Google also confirmed that developers can install generated apps directly onto Android devices through integrated Android Debug Bridge (ADB) support. Future updates are expected to add collaborative testing workflows and app sharing capabilities.
The initial release currently focuses on three main categories of Android applications:
Google positioned the release as part of its broader “agentic AI” strategy announced at I/O 2026. The company is increasingly moving toward AI systems capable of generating software, automating workflows, and reducing traditional development complexity.
The update significantly expands Google AI Studio’s capabilities. Earlier versions already supported “vibe coding” workflows for building web applications and Gemini-powered prototypes. The new Android support extends that concept into native mobile app development.
Industry analysts view the move as Google’s response to the rapidly growing AI-assisted development ecosystem that includes tools such as Cursor, Replit, Claude Code, Lovable, and OpenAI Codex.
Google emphasized that apps generated using AI Studio must still comply with existing Google Play review standards and quality requirements before publication. The company stated that the platform simplifies development workflows but does not bypass Play Store policies.
The launch also reflects a larger shift happening across software engineering. AI coding systems are evolving from autocomplete assistants into full-stack generation platforms capable of producing production-ready applications from natural language instructions.

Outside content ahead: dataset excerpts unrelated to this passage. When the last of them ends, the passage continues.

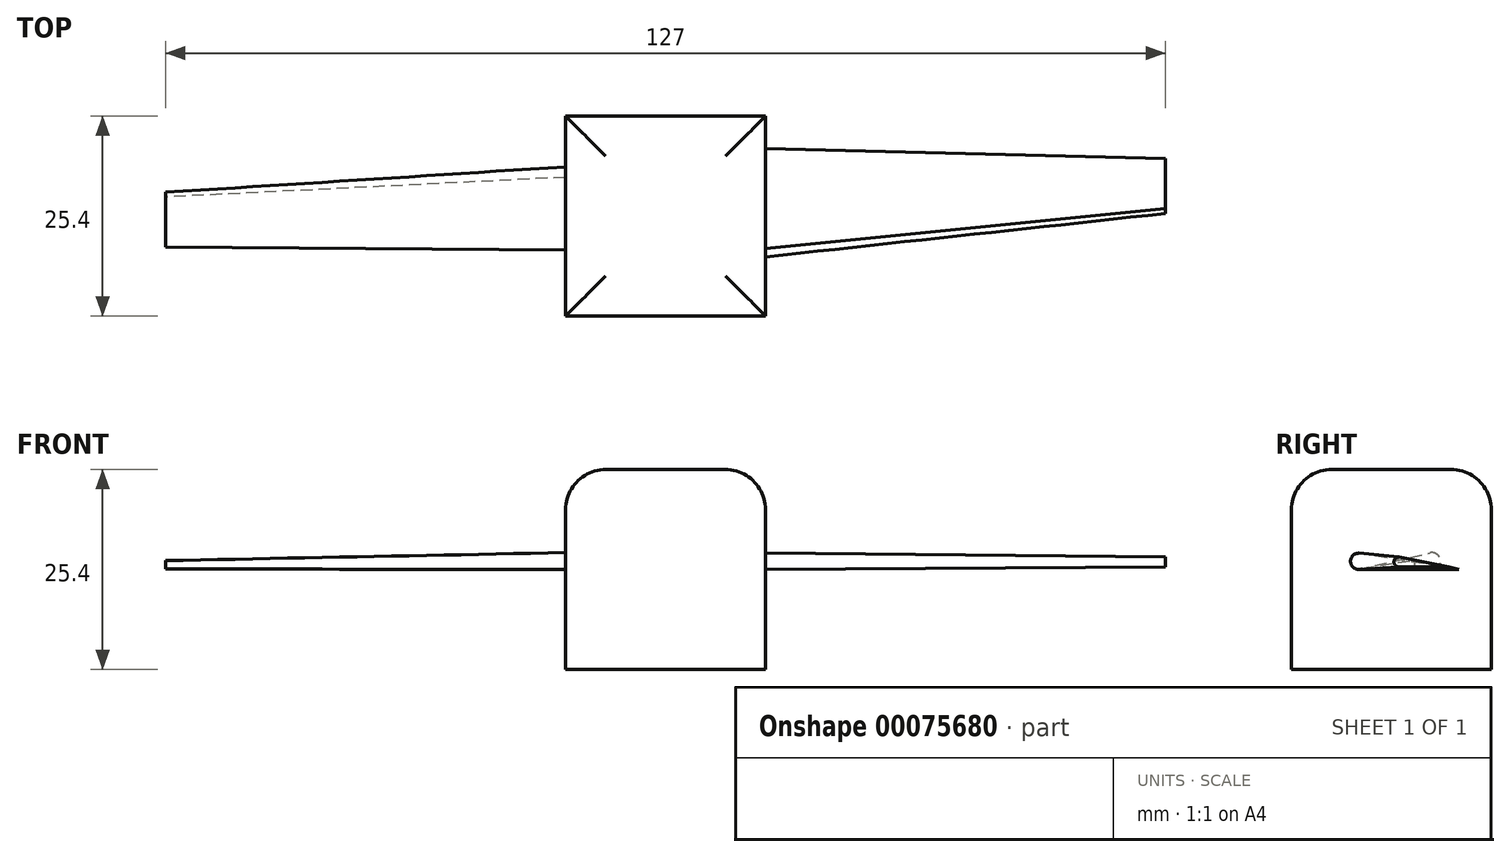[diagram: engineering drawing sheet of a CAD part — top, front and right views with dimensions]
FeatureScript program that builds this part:
annotation { "Feature Type Name" : "Feature", "Feature Type Description" : "" }
export const myFeature = defineFeature(function(context is Context, id is Id, definition is map)
    precondition{}
    {
        {
            var Q0;
            Q0=qCreatedBy(makeId("Front.planeOp"),FACE);
            var sketch = newSketch(context, id + "F0", { "sketchPlane" : qUnion([Q0])});
            skLineSegment(sketch, "E0.bottom", {"start": v(0, 0) * mm, "end": v(25.4, 0) * mm});
            skLineSegment(sketch, "E0.top", {"start": v(0, 25.4) * mm, "end": v(25.4, 25.4) * mm});
            skLineSegment(sketch, "E0.left", {"start": v(0, 0) * mm, "end": v(0, 25.4) * mm});
            skLineSegment(sketch, "E0.right", {"start": v(25.4, 0) * mm, "end": v(25.4, 25.4) * mm});
            skSolve(sketch);
        }
        {
            var Q0;
            Q0=makeQuery(id+"F0.imprint","IMPRINT",FACE,{"disambiguationData":[TD([[makeQuery(id+"F0.imprint","IMPRINT",EDGE,{"derivedFrom":sQuery(id+"F0.wireOp",EDGE,"E0.bottom")}),1.0]])]});
            extrude(context, id + "F1", {"entities" : qUnion([Q0]), "depth" : 25.4 * mm});
        }
        {
            var Q0;
            Q0=makeQuery(id+"F1.opExtrude","SWEPT_FACE",FACE,{"disambiguationData":[OSD([sQuery(id+"F0.wireOp",EDGE,"E0.right")])]});
            var sketch = newSketch(context, id + "F2", { "sketchPlane" : qUnion([Q0])});
            skLineSegment(sketch, "E1", {"start": v(-4.15, 12.7) * mm, "end": v(-16.85, 12.7) * mm});
            skPoint(sketch, "E1.startSnap0", {"position": v(0, 12.7) * mm});
            skLineSegment(sketch, "E2", {"start": v(-4.15, 12.7) * mm, "end": v(-16.85, 14.77) * mm});
            skArc(sketch, "E3", {"start": v(-16.85, 14.77) * mm, "mid": v(-17.89, 13.74) * mm, "end": v(-16.85, 12.7) * mm});
            skSolve(sketch);
        }
        {
            var Q0;
            Q0=makeQuery(id+"F2.imprint","IMPRINT",FACE,{"disambiguationData":[TD([[makeQuery(id+"F2.imprint","IMPRINT",EDGE,{"derivedFrom":sQuery(id+"F2.wireOp",EDGE,"E1")}),1.0]])]});
            cPlane(context, id + "F3", {"entities" : qUnion([Q0]), "cplaneType" : CPlaneType.OFFSET, "offset" : 50.8 * mm, "width" : 152.4 * mm, "height" : 152.4 * mm});
        }
        {
            var Q0;
            Q0=qCreatedBy(id+"F3.planeOp",FACE);
            var sketch = newSketch(context, id + "F4", { "sketchPlane" : qUnion([Q0])});
            skLineSegment(sketch, "E4", {"start": v(-5.4, 13.04) * mm, "end": v(-11.75, 13.04) * mm});
            skLineSegment(sketch, "E5", {"start": v(-5.4, 13.04) * mm, "end": v(-11.75, 14.28) * mm});
            skArc(sketch, "E6", {"start": v(-11.75, 14.28) * mm, "mid": v(-12.37, 13.66) * mm, "end": v(-11.75, 13.04) * mm});
            skSolve(sketch);
        }
        {
            var Q1;
            Q1=makeQuery(id+"F2.imprint","IMPRINT",FACE,{"disambiguationData":[TD([[makeQuery(id+"F2.imprint","IMPRINT",EDGE,{"derivedFrom":sQuery(id+"F2.wireOp",EDGE,"E1")}),-1.0]])]});
            var Q2;
            Q2=makeQuery(id+"F4.imprint","IMPRINT",FACE,{"disambiguationData":[TD([[makeQuery(id+"F4.imprint","IMPRINT",EDGE,{"derivedFrom":sQuery(id+"F4.wireOp",EDGE,"E4")}),-1.0]])]});
            loft(context, id + "F5", {"operationType" : NewBodyOperationType.ADD, "sheetProfilesArray" : [{ "sheetProfileEntities" : qUnion([Q1]) }, { "sheetProfileEntities" : qUnion([Q2]) }]});
        }
        {
            var Q0;
            Q0=makeQuery(id+"F1.opExtrude","SWEPT_FACE",FACE,{"disambiguationData":[OSD([sQuery(id+"F0.wireOp",EDGE,"E0.left")])]});
            var sketch = newSketch(context, id + "F6", { "sketchPlane" : qUnion([Q0])});
            skLineSegment(sketch, "E7", {"start": v(17.04, 12.7) * mm, "end": v(7.78, 12.7) * mm});
            skPoint(sketch, "E7.startSnap0", {"position": v(25.4, 12.7) * mm});
            skLineSegment(sketch, "E8", {"start": v(17.04, 12.7) * mm, "end": v(7.78, 14.81) * mm});
            skArc(sketch, "E9", {"start": v(7.78, 14.81) * mm, "mid": v(6.46, 13.76) * mm, "end": v(7.78, 12.7) * mm});
            skSolve(sketch);
        }
        {
            var Q0;
            Q0=makeQuery(id+"F6.imprint","IMPRINT",FACE,{"disambiguationData":[TD([[makeQuery(id+"F6.imprint","IMPRINT",EDGE,{"derivedFrom":sQuery(id+"F6.wireOp",EDGE,"E7")}),1.0]])]});
            cPlane(context, id + "F7", {"entities" : qUnion([Q0]), "cplaneType" : CPlaneType.OFFSET, "offset" : 50.8 * mm, "width" : 152.4 * mm, "height" : 152.4 * mm});
        }
        {
            var Q0;
            Q0=qCreatedBy(id+"F7.planeOp",FACE);
            var sketch = newSketch(context, id + "F8", { "sketchPlane" : qUnion([Q0])});
            skLineSegment(sketch, "E10", {"start": v(16.64, 12.79) * mm, "end": v(10.29, 12.79) * mm});
            skLineSegment(sketch, "E11", {"start": v(16.64, 12.79) * mm, "end": v(10.29, 13.82) * mm});
            skArc(sketch, "E12", {"start": v(10.29, 13.82) * mm, "mid": v(9.68, 13.3) * mm, "end": v(10.29, 12.79) * mm});
            skSolve(sketch);
        }
        {
            var Q1;
            Q1=makeQuery(id+"F6.imprint","IMPRINT",FACE,{"disambiguationData":[TD([[makeQuery(id+"F6.imprint","IMPRINT",EDGE,{"derivedFrom":sQuery(id+"F6.wireOp",EDGE,"E7")}),-1.0]])]});
            var Q2;
            Q2=makeQuery(id+"F8.imprint","IMPRINT",FACE,{"disambiguationData":[TD([[makeQuery(id+"F8.imprint","IMPRINT",EDGE,{"derivedFrom":sQuery(id+"F8.wireOp",EDGE,"E10")}),-1.0]])]});
            loft(context, id + "F9", {"operationType" : NewBodyOperationType.ADD, "sheetProfilesArray" : [{ "sheetProfileEntities" : qUnion([Q1]) }, { "sheetProfileEntities" : qUnion([Q2]) }]});
        }
        {
            var Q0;
            Q0=makeQuery(id+"F1.opExtrude","CAP_EDGE",EDGE,{"disambiguationData":[OSD([sQuery(id+"F0.wireOp",EDGE,"E0.top")])],"isStart":false});
            var Q1;
            Q1=makeQuery(id+"F1.opExtrude","SWEPT_EDGE",EDGE,{"disambiguationData":[OSD([sQuery(id+"F0.wireOp",EDGE,"E0.top"),sQuery(id+"F0.wireOp",EDGE,"E0.right")])]});
            var Q2;
            Q2=makeQuery(id+"F1.opExtrude","CAP_EDGE",EDGE,{"disambiguationData":[OSD([sQuery(id+"F0.wireOp",EDGE,"E0.top")])],"isStart":true});
            var Q3;
            Q3=makeQuery(id+"F1.opExtrude","SWEPT_EDGE",EDGE,{"disambiguationData":[OSD([sQuery(id+"F0.wireOp",EDGE,"E0.top"),sQuery(id+"F0.wireOp",EDGE,"E0.left")])]});
            fillet(context, id + "F10", {"entities" : qUnion([Q0, Q1, Q2, Q3]), "radius" : 5.08 * mm, "tangentPropagation" : true, "allowEdgeOverflow" : false});
        }
    });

Alongside the Android app generation announcement, Google also introduced:
Google AI Studio mobile app support
Workspace integrations
Enhanced Gemini API tooling
Google Antigravity coding workflows
AI-powered app discovery inside Google Play
For developers, the biggest takeaway may be how quickly mobile app development workflows are changing. Tasks that previously required SDK installation, emulator setup, boilerplate configuration, and UI scaffolding can now be handled through conversational prompts inside a browser.